SoVote

Decentralized Democracy
  • Apr/5/22 2:00:00 p.m.

Hon. Michèle Audette: Honourable senators, my thoughts are with all of the souls who never returned to their lands from residential school.

As you know, last week, a delegation of First Nations, Métis and Inuit representatives met with Pope Francis to seek justice for the genocide perpetrated in the residential schools run by the Catholic Church, under the direction of the Government of Canada.

Residential schools were part of the deliberate assimilation efforts seeking to destroy our rich identities, cultures and languages and to wipe out our histories. Let me quote Grand Chief Mandy Gull-Masty of the Cree Nation, who was one of the representatives in the delegation that went to Rome.

[English]

“We cannot ignore the power of an apology,” she said, saying it can help spur forward efforts aimed at “transforming anger and hurt into a process of peace, love, and freedom.”

[Translation]

The Pope finally apologized to the delegation, but I am thinking of all those here in Canada. For some, this apology offered comfort. For others, it represented the beginning of true healing. But for many, the apology was meaningless, and for some people, it came too late.

We must allow everyone to accept or reject the apology. We must accept that survivors and their families have different healing journeys. We must walk alongside them, at their pace, free from judgment.

The Pope must also come here, to Canada, to apologize to all those who were not able to travel. This is where it all happened, where the harms were inflicted and the irreparable damage was done. On top of the apologies, the Pope must also agree to open the Vatican archives and provide the information that many of us and many families are missing, so that these people can start a real grieving and healing process and recover their dignity and identity.

The First Nations, Métis and Inuit have always been here. Since time immemorial, they have been the inhabitants of this country we call Canada. The reconciliation process calls for the eradication of acts based on one group’s dominance over another. That is why it is important to revoke the papal decree that gave rise to the Doctrine of Discovery and terra nullius.

As the Royal Commission on Aboriginal Peoples says so well in its report:

A country cannot be built on a living lie.
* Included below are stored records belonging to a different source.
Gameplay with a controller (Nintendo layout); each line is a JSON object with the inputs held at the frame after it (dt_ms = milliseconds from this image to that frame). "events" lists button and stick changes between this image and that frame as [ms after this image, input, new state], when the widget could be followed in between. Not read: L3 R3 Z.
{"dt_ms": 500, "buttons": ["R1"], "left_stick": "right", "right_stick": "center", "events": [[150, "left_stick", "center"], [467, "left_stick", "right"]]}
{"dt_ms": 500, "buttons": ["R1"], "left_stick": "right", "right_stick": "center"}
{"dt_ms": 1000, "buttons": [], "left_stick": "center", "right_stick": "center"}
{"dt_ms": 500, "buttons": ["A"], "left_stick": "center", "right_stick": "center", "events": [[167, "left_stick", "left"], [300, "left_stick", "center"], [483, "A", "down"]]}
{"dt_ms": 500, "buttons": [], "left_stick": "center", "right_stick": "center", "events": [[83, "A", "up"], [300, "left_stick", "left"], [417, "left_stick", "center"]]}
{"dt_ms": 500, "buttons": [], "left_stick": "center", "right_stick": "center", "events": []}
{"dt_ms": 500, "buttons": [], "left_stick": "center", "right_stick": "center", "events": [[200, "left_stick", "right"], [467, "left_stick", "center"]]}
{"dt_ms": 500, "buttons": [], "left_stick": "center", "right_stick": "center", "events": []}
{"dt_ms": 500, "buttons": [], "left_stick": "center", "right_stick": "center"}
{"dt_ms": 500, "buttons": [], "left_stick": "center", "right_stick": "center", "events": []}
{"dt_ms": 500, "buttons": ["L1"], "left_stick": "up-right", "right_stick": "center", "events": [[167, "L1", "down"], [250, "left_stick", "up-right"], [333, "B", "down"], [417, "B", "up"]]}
We know now, if the original settlers did not, that this country was not terra nullius at the time of contact and that the newcomers did not ‘discover’ it in any meaningful sense. We know also that the peoples who lived here had their own systems of law and governance, their own customs, languages and cultures. They were not untutored and ignorant; they were simply cast by the Creator in a different mould, one beyond the experience and comprehension of the new arrivals. They had a different view of the world and their place in it and a different set of norms and values to live by.

Dear colleagues, reconciliation is achieved not through lip service, but through concrete action, such as celebrating the inclusion of the First Nations, Métis and Inuit in history books and establishing a university by and for First Nations that is rooted in the values, cultures, languages and knowledge of our great peoples, and that is also open to the world. I invite senators to embrace and promote the calls to justice of the National Inquiry into Missing and Murdered Indigenous Women and Girls and the calls to action of the Truth and Reconciliation Commission. Together, we can do great things.